On the heels of my post yesterday about confronting the F-word comes my response to the hubbub about Pastor John Piper’s comment at a conference that sometimes “God kicks our ass.” Wayne Grudem felt led to jump into the fray concerning Pastor John’s potty mouth. And, of course, half the Godblogs in my sidebar links could not resist the compulsion to comment.

I guess I can’t, either. My reaction: yawn.

This is the kind of Evangelical rathole that makes Christians the laughingstock of the world. We’re not seen as a joke because we follow a risen Christ, but because we’re so obsessed with filtering out gnats while gorging on camels. When the lost can see it and we can’t, does that honor God at all?

The Bible says this:

And the tongue is a fire, a world of unrighteousness. The tongue is set among our members, staining the whole body, setting on fire the entire course of life, and set on fire by hell. For every kind of beast and bird, of reptile and sea creature, can be tamed and has been tamed by mankind, but no human being can tame the tongue. It is a restless evil, full of deadly poison. With it we bless our Lord and Father, and with it we curse people who are made in the likeness of God.
–James 3:6-9 ESV

Reread that italicized portion. Therein lies all you need to know about “those words.”

You see, real profanity is not contained in a word found in a dictionary. Words only have power when they possess intent and direction. The very fact that many Evangelicals equate cursing with saying a naughty word shows how we’ve lost all wisdom. A true curse has the intent of damaging another person. It’s a wish the sayer hopes to see come to fruition. In a way, it’s a kind of magical incantation designed to wound.

That we’ve so fully jettisoned that understanding is why people get upset about Piper’s comment.

Let me make myself clear. Piper saying that sometimes “God kicks our ass” isn’t profanity, by any means. On the contrary, if I need to hear that God’s going to kick my ass, then please tell me and use the strongest words possible! The word ass here doesn’t matter one way or another. What matters is whether we are cursing our brother. And Piper clearly was not doing so.

This is why many of the very people who get all flustered over a word like ass are the same people who are likely to say, “You’re a wicked heretic, and God is going to punish you.” No “bad words” uttered, but the direction and intent of the words are meant to attack another human being. If those words are true and inspired by the Holy Spirit who can see into the hearts of all men, then no foul. But if they are not, they bring destruction upon a person made in the likeness of God. They are a curse.

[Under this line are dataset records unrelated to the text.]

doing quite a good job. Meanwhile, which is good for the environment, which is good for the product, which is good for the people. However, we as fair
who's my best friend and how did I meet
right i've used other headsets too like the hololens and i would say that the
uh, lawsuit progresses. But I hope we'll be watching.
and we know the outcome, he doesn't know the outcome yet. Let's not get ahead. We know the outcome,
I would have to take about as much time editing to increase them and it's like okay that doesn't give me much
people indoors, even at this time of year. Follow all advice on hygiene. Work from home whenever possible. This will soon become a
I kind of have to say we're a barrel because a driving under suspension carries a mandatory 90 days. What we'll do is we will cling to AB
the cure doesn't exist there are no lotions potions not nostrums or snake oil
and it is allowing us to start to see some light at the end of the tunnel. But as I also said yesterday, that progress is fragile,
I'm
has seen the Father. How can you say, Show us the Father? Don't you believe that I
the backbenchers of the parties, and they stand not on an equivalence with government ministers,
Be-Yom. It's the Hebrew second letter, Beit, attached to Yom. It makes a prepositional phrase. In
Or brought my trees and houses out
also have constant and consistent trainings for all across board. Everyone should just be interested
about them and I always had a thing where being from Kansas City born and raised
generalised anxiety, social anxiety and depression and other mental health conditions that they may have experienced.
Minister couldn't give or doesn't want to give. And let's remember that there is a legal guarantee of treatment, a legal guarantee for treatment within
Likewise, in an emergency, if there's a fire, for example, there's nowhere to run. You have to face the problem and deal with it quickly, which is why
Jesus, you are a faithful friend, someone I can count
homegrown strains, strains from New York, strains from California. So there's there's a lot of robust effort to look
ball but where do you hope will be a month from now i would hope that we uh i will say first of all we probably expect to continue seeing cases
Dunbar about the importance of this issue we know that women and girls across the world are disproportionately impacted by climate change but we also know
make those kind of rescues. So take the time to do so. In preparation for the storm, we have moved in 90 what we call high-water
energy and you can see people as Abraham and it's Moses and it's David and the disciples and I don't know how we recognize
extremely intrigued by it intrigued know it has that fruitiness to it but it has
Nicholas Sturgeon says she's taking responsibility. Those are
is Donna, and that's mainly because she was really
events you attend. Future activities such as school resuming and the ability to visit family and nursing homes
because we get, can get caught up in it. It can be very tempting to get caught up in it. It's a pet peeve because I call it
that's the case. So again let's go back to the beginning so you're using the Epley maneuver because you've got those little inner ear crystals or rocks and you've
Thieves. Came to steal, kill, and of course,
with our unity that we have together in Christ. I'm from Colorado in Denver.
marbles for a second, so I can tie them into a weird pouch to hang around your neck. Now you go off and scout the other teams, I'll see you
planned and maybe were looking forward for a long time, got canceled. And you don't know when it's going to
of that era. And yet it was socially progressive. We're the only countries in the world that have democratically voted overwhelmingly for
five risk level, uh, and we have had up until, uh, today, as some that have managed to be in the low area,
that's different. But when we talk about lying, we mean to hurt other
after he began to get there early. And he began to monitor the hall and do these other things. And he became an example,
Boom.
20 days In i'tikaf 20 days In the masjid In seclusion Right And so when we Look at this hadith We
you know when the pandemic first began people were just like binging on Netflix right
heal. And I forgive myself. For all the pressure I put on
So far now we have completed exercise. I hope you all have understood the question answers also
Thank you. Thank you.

We Evangelicals simply do not grasp this. Any casual glance around the Godblogosphere every day shows one Christian cursing another. Comment sections in Godblogs are filled to the brim with accusations of heresy, cutting remarks, and snide assertions about other commenters’ eternal destination. In the vast majority of cases, those words are curses against a fellow brother or sister in Christ. Yet not one of George Carlin’s infamous “Word You Can’t Say on the Radio” is ever uttered.

The unbridled tongue that God hates isn’t the one that says, “God kicks our asses.” It’s the one that says, “The guy in the cubicle next to mine at work is a real ass.” There’s no cursing in saying, “I will die.” On the other hand, “I hope you die!” is a curse before God when said against another human being.

All this hoopla comes off as just another case of Evangelicals missing the point in their rush to appear holy. Do we think that 80 years of never uttering a “dirty word” is going to look good in heaven when every day we tear down another person with our supposedly clean words?

God forgive us for missing the point!